As important as it is for Christians to strengthen their ties to one another, they should not neglect to nurture friendships with people of goodwill outside the churches. In the Czech part of Czechoslovakia, Christian dissidents had to maintain close contact with secular dissidents because there were so few believers within resistance circles.

As lawyer Ján Čarnigurský puts it, “There weren’t many people in general who wanted to stand up to communism. You have to take allies where you could. The secret police tried to keep secular liberals and Christians apart, and they wanted to keep Czechs and Slovaks divided. They did not succeed because the leaders of the movement had become friends with leaders in other circles.”

In the Slovak region, František Mikloško reached out to liberals not because he had to but because he genuinely wanted to.

“To this day, communicating with the secular liberal world really enriches my views,” he says. “It is important for me to have my home and to be aware that I know where I stand. I know my values. But I have to stay in contact with the liberal world, because otherwise there is the danger of degeneration.”

Mikloško’s close association with secular liberal writers and artists helped him to understand the world beyond church circles and to think critically about himself and other Christian activists. And, he says, liberal artists were able to perceive and describe the essence of communism better than Christians—a skill that helped them all survive, even thrive, under oppression.

And this part also:

Being active in a wider movement for liberty, democracy, and human rights helped shape the Benda children in other ways. Though Václav and Kamila Benda held their Catholic beliefs uncompromisingly within the family, they showed their children by example the importance of working with good and decent people outside the moral and theological community of the church.

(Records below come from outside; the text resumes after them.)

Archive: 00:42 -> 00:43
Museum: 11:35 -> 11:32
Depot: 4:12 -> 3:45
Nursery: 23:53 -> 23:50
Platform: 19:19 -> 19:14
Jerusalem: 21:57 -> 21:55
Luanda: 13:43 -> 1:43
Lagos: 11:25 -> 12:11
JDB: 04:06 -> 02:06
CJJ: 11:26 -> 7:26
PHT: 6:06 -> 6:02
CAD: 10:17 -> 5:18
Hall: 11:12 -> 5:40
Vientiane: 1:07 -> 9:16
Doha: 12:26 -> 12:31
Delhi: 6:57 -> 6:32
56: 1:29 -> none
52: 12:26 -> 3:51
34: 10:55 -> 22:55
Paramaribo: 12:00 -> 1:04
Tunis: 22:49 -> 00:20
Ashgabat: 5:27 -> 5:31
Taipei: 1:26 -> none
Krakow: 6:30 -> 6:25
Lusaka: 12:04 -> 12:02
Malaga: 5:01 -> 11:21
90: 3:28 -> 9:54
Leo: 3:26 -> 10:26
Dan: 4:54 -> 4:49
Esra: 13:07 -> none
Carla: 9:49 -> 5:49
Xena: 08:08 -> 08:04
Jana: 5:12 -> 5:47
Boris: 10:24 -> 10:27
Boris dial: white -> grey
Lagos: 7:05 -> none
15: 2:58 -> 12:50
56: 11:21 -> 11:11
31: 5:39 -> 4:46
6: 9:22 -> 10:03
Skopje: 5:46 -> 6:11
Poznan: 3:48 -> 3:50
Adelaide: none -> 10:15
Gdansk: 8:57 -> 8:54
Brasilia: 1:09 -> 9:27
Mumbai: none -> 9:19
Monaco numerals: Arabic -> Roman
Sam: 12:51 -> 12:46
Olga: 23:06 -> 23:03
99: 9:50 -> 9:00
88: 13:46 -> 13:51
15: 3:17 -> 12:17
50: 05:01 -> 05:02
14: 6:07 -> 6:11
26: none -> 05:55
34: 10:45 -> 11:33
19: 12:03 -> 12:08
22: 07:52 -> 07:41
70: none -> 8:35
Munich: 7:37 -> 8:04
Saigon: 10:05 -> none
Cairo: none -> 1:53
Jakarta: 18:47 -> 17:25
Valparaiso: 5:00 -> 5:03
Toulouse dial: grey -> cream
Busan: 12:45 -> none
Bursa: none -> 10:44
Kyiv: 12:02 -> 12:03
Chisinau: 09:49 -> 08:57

Patrik reminds me that his family were the only Christians involved in the movement in Prague. All other senior Charter 77 members were secular. Though most were strongly anti-communist in one way or another, one, Petr Uhl, was a self-described “revolutionary Marxist,” but one who believed that a Marxist state without human rights is not worth fighting for.

“In Charter 77, you had people of totally different worldviews and ideas joined together,” says Patrik. “You had, for example, democratic socialists on the one side and fervent Catholics on the other side. It was totally normal for me that as a small child, I was being raised in a community of people with very different opinions. So it shattered the bubble around me.”

The lesson of valuing diversity within a broader unity of shared goals is something that Christians today need to embrace.

“When we look at what’s happening in America today, we see that you are building walls and creating gaps between people,” he says. “For us, we are always willing to speak, to talk with the other side to avoid building walls between people. You know, it is much easier to indoctrinate someone who is enclosed within a set of walls.”

Gotta say here that Bari Weiss is doing terrific work telling the stories of brave people like Maud Maron, and building those alliances across community boundaries. These women, Maud and Bari, give me hope.